Research conducted by Hargreaves Lansdown (HL), the financial service company, found that investing instead of spending this Black Friday could leave people better off financially.


Black Friday, which falls on November 26 this year, is the yearly sale from retailers, with many in-demand products slashed in price.


However, whilst some of the deals may seem too good to be true, HL’s research implies that investing your money instead of spending this Friday could leave you thousands of pounds better off.


Sarah Coles, a senior personal finance analyst at HL said, “If you’d decided not to spend your money, and invested it instead, you could be far better off, and if you’d picked some of the runaway investment winners of the last 12 months, you could be thousands of pounds richer.”

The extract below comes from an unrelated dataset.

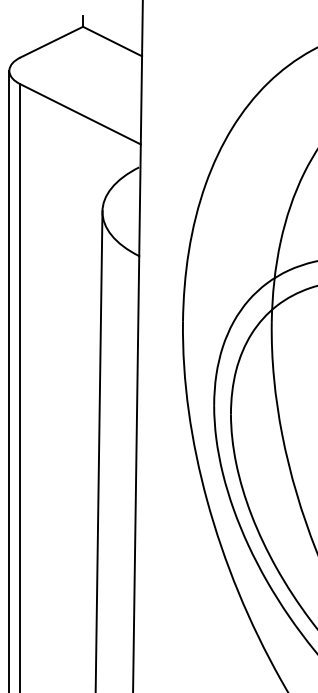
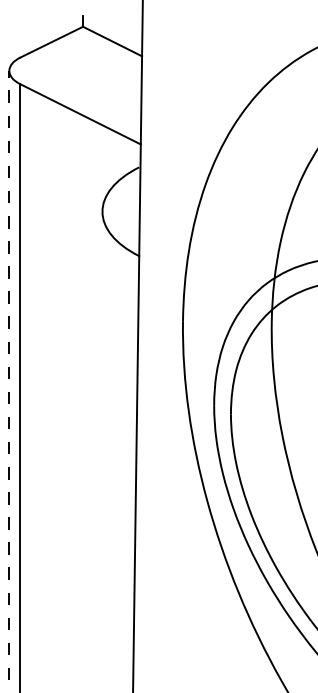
line at (9, 381): solid -> dashed
line at (98, 450): present -> none
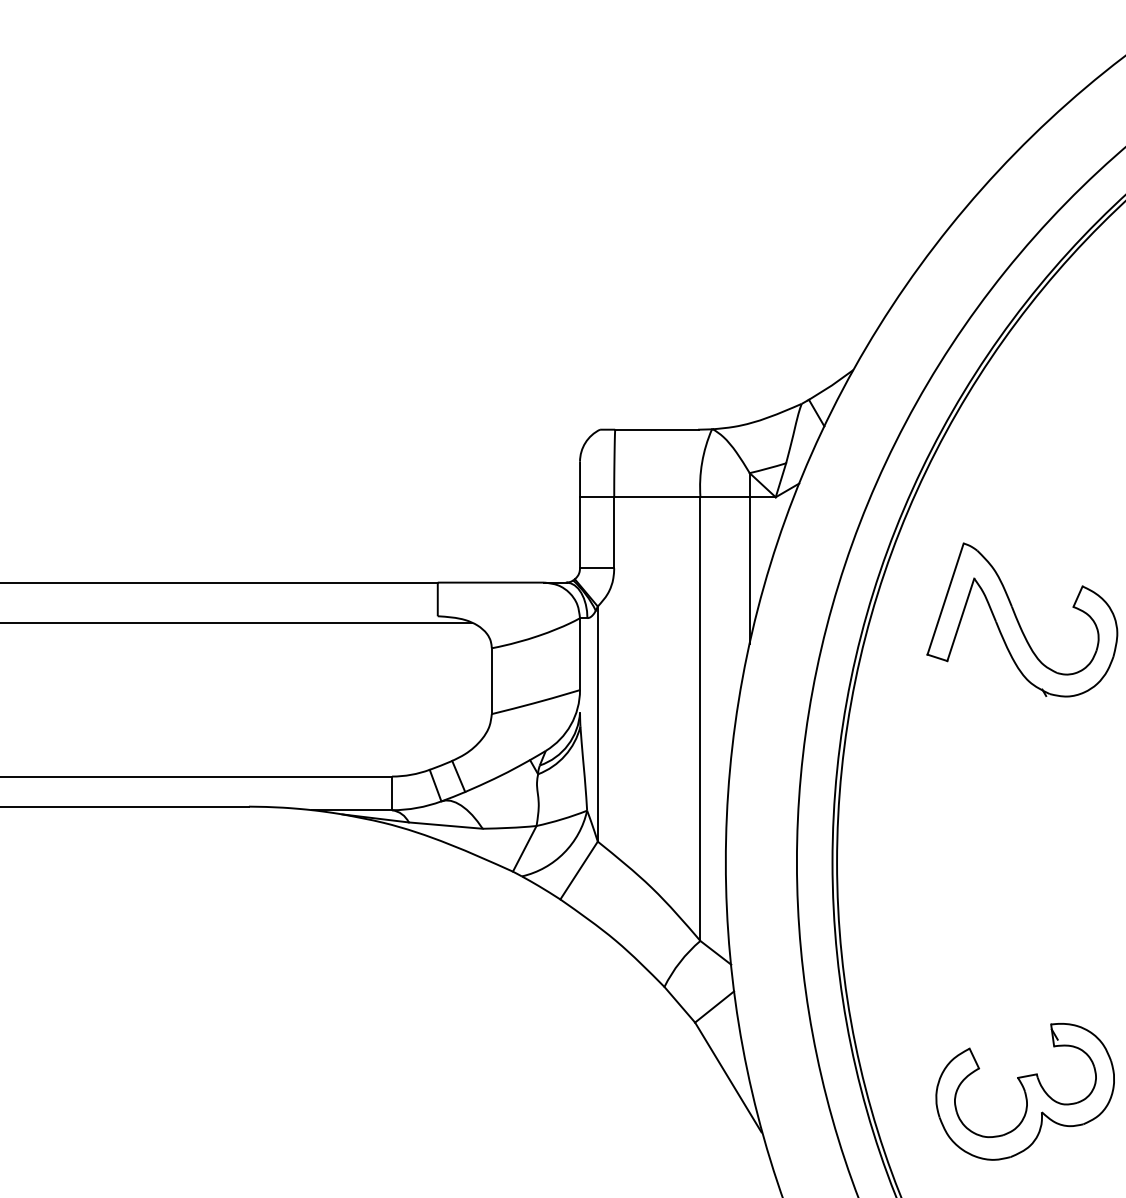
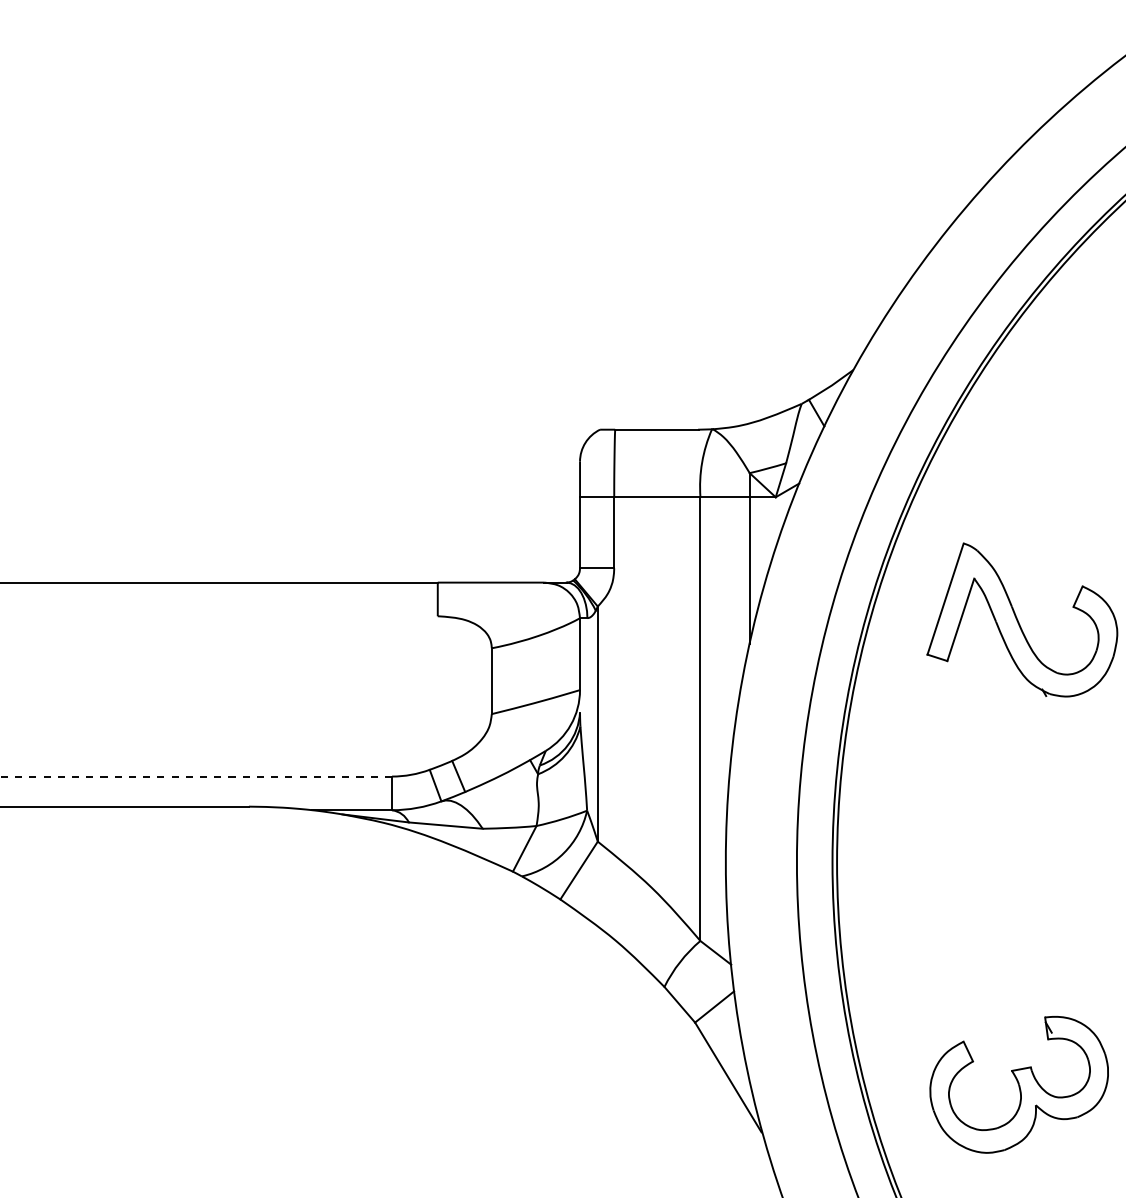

The research has shown that using the GBP500 that a PS5 would have cost last year and investing it into Reach plc, the newspaper, magazine, and digital publisher, would have seen your money grow by 120% to over GBP1000.


Using the GBP2,300 it cost to purchase a Peloton, alongside the GBP39 monthly subscription fee, into the Legal and General UK 350 Index would see a 17.99% increase in value over the last year.


The Legal and General UK 350 Index tracks the 350 biggest companies in the UK index and would have seen any potential investors turn their GBP2,300 into over GBP3,000.


Coles, however, has warned that investments are risky, and there is no guarantee of seeing your money grow.


With Black Friday looming ever closer, many independent retailers will not be joining in this year.


The British Independent Retailers Association (Bira) found that 85% of its members will not be participating in the sale this year.


Speaking to The Independent, chief executive of Bira Andrew Goodacre said. “The main reasons for them not wanting to take part in this is because they either don’t agree with this idea, there are higher prices, and there is also insufficient volume to make the large discounting work.”